Segment Start: Supplied entries

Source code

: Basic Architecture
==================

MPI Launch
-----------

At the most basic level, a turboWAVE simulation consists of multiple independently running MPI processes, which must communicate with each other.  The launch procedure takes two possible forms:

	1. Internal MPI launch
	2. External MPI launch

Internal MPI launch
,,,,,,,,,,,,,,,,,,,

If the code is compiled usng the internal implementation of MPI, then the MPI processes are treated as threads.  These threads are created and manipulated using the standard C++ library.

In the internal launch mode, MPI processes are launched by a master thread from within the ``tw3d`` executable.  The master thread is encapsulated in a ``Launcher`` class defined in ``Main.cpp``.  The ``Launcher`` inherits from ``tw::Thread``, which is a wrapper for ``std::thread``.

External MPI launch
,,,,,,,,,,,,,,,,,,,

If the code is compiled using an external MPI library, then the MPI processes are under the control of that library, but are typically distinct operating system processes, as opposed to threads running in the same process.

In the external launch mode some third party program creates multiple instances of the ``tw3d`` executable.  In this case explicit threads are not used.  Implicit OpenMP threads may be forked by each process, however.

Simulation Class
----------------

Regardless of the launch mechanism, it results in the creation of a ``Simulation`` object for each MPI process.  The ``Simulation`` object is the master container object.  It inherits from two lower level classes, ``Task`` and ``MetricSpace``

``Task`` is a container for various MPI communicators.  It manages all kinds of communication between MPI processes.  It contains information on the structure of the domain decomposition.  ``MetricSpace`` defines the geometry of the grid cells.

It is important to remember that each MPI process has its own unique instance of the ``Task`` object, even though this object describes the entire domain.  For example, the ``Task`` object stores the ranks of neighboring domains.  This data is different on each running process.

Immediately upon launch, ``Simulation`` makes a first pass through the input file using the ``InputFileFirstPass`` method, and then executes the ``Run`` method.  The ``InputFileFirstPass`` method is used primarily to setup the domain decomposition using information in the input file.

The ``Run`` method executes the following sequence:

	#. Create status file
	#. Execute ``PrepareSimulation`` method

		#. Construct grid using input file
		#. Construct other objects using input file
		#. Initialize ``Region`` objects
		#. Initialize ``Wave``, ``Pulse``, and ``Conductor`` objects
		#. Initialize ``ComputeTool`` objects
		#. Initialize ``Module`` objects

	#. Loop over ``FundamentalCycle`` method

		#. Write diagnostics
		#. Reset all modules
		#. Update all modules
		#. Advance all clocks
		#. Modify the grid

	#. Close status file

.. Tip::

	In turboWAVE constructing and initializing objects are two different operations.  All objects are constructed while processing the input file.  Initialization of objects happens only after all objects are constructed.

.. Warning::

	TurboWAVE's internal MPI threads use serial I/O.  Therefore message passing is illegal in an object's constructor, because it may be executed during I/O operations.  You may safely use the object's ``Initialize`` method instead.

Segment End: Supplied entries

*What you should do*. Take the entries above and return only the lines from the one with "Regardless of the" to the one with "the grid cells.", both included, unchanged.

*Exercise answer*.
Regardless of the launch mechanism, it results in the creation of a ``Simulation`` object for each MPI process.  The ``Simulation`` object is the master container object.  It inherits from two lower level classes, ``Task`` and ``MetricSpace``

``Task`` is a container for various MPI communicators.  It manages all kinds of communication between MPI processes.  It contains information on the structure of the domain decomposition.  ``MetricSpace`` defines the geometry of the grid cells.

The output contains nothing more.